I’d get food. I’d pay bills. And I figured out how to keep our household going.

But the thing that saved me was as series of phenomenal New York City public school teachers who made school a place that was safe and engaging and interesting. I had a teacher in fourth, fifth, and sixth grades, Mr. Osterweil. He had us read the New York Times every day. I always say he was doing college- and career-ready standards before we called them college- and career-ready standards. We read The New York Times every day … in fourth, fifth, and sixth grade.

We put on productions of A Midsummer Night’s Dream—Shakespeare in elementary school. We did a production of Alice in Wonderland. I was the rose in Alice in Wonderland. Imagine me with big, red felt petals sticking out of my head. In Mr. Osterweil’s class we went to the museum and the ballet; and he just showed us this whole world of possibility beyond Canarsie, Brooklyn. If I hadn’t had Mr. Osterweil as my teacher in fourth, fifth, and sixth grades, I wouldn’t be alive today I’m quite certain of that.

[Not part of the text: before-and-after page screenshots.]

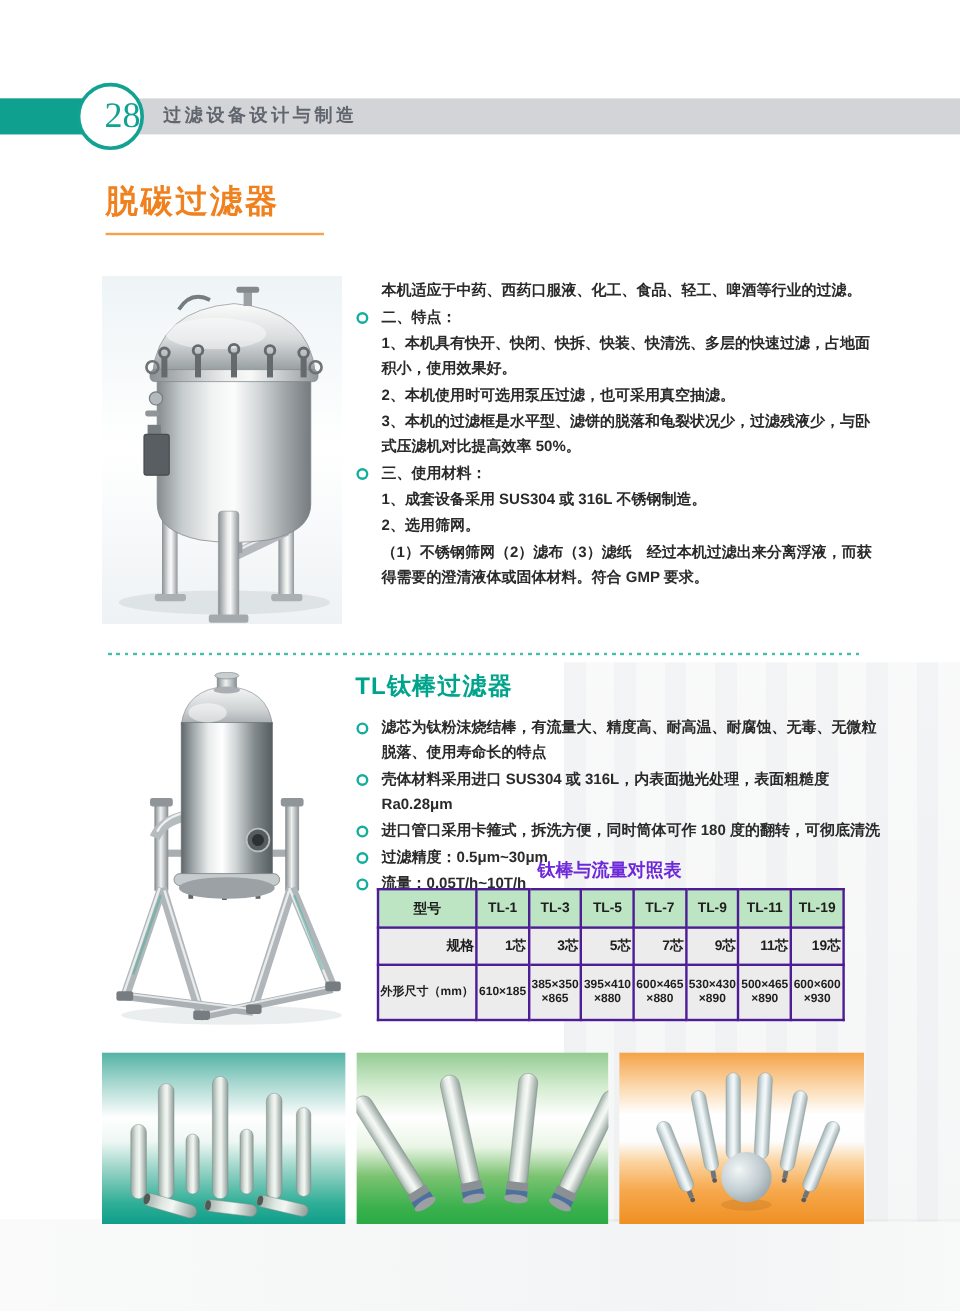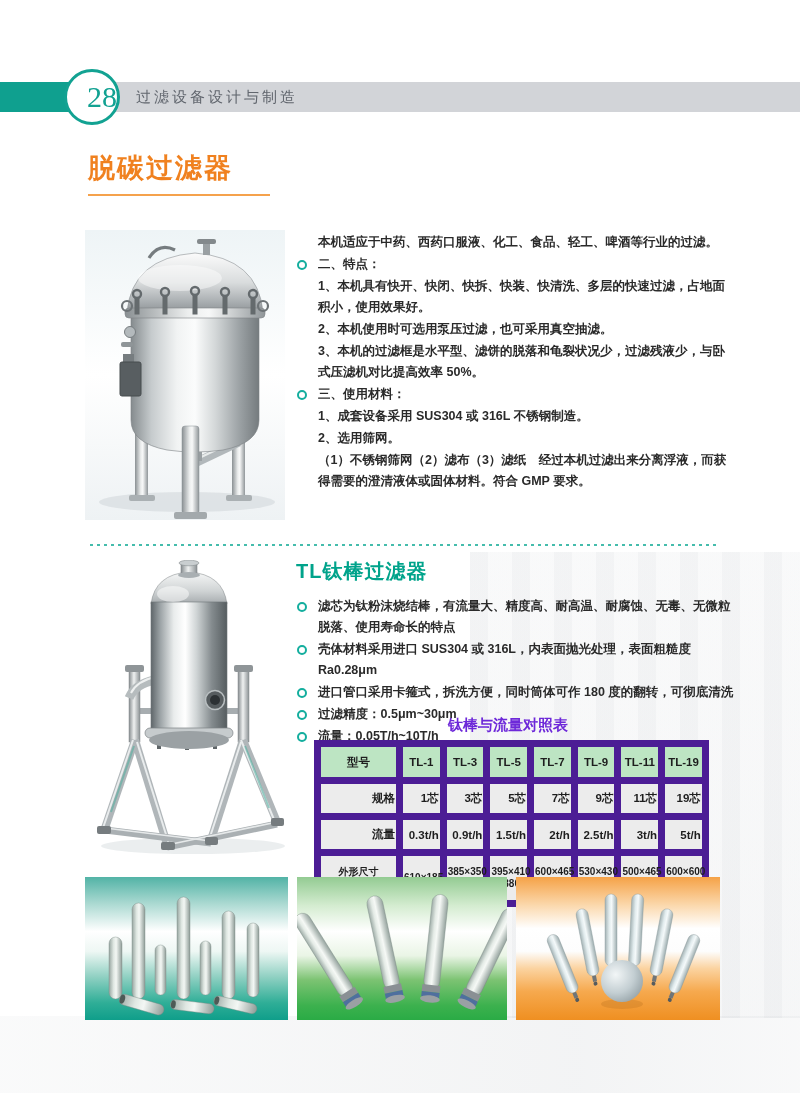--- a/index.html
+++ b/index.html
@@ -15,21 +15,21 @@
   .wm-bottom{left:0;top:1016px;width:800px;height:77px;
     background:linear-gradient(90deg, rgba(120,130,140,0.04), rgba(120,130,140,0.09) 72%, rgba(120,130,140,0.05));}
 
   
   .header-band{position:absolute;left:0;top:82px;width:800px;height:30px;background:#d2d4d8;}
   .band-teal{position:absolute;left:0;top:0;width:80px;height:30px;background:#0fa08f;}
   .page-badge{position:absolute;left:64px;top:69px;width:56px;height:56px;border-radius:50%;
       background:#ffffff;border:3px solid #12a292;box-sizing:border-box;text-align:right;z-index:3;}
   .page-badge span{font-family:"Liberation Serif","DejaVu Serif",serif;font-size:30px;color:#12a292;line-height:50px;}
   .header-title{position:absolute;left:136px;top:82px;height:30px;line-height:30px;
-      font-size:15px;font-weight:normal;color:#61666e;letter-spacing:3px;z-index:3;}
+      font-size:15px;font-weight:bold;color:#61666e;letter-spacing:3px;z-index:3;}
 
   
   .page-title{position:absolute;left:88px;top:150px;margin:0;font-size:27px;font-weight:bold;
       color:#f0811f;letter-spacing:2px;}
   .title-underline{position:absolute;left:88px;top:194px;width:182px;height:2px;background:#f5a24c;}
 
   
   .photo{position:absolute;}
   .photo svg{display:block;width:100%;height:100%;}
   .kl-photo{left:85px;top:230px;width:200px;height:290px;}
@@ -49,21 +49,21 @@
       border-radius:50%;background:#fff;}
 
   .divider{position:absolute;left:90px;top:544px;width:630px;height:2px;
       background:repeating-linear-gradient(90deg,#45bcac 0 3px,transparent 3px 7px);}
 
   
   .table-title{position:absolute;left:314px;top:716px;width:388px;text-align:center;
       font-size:15px;font-weight:bold;color:#6d28d9;}
   .flow-table{position:absolute;left:314px;top:740px;width:388px;border-collapse:collapse;
       border:2px solid #2b2b2b;table-layout:fixed;}
-  .flow-table td{border:7px solid #4c1d95;text-align:center;vertical-align:middle;
+  .flow-table td{border:2px solid #4c1d95;text-align:center;vertical-align:middle;
       font-size:11.5px;font-weight:bold;color:#1e1e1e;background:#ececec;padding:1px;}
   .flow-table tr.thead td{background:#bde5c3;height:28px;}
   .flow-table tr.tr-body td{height:27px;text-align:right;}
   .flow-table tr.tr-dims td{height:42px;font-size:10px;line-height:12px;}
   .flow-table col.c0{width:82px;}
   .flow-table col.cn{width:43.7px;}
 </style>
 </head>
 <body>
 
@@ -279,30 +279,20 @@
       <tr class="tr-body">
         <td>规格</td>
         <td>1芯</td>
         <td>3芯</td>
         <td>5芯</td>
         <td>7芯</td>
         <td>9芯</td>
         <td>11芯</td>
         <td>19芯</td>
       </tr>
-      <tr class="tr-body">
-        <td>流量</td>
-        <td>0.3t/h</td>
-        <td>0.9t/h</td>
-        <td>1.5t/h</td>
-        <td>2t/h</td>
-        <td>2.5t/h</td>
-        <td>3t/h</td>
-        <td>5t/h</td>
-      </tr>
       <tr class="tr-dims">
         <td>外形尺寸（mm）</td>
         <td>610×185</td>
         <td>385×350 ×865</td>
         <td>395×410 ×880</td>
         <td>600×465 ×880</td>
         <td>530×430 ×890</td>
         <td>500×465 ×890</td>
         <td>600×600 ×930</td>
       </tr>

And it wasn’t a straight line. By the time I got to high school, I was moving around between family members and schools. I got in trouble a lot—as many young people who we work with, do. Young people who have experienced trauma often struggle with authority. I did. I got in trouble all the time. I got in trouble so much, I got kicked out of high school.

I always say I’m the first U.S. Secretary of Education ever to have been kicked out of high school. But I share that partly to say that I hope I’m not the last. Right? Because part of why I’m standing here is because I had these great teachers who saved me, who sustained me through elementary school and middle school. Then I had another set of teachers and a counselor and some family members and some mentors who, even after I made mistakes, believed in me more than I believed in myself. They were willing to give me a second chance. It is because of that second chance that I am standing here today.

I share this story with you to say that schools save lives. Teachers, principals, every day, save kids’ lives.

They don’t even know it sometimes. Mr. Osterweil had no idea what was going on at home for me. He saved my life because he made class great. That’s what’s at stake. That’s why this work matters. That’s why we stay hopeful.

I bet every person in here has a story about a teacher, a principal, an educator who inspired them.

That’s why we stay hopeful because we know what’s possible for every kid. That’s why we’re here. That’s why we’re talking about education equity.

Thanks for the opportunity to join you; I look forward to the conversation.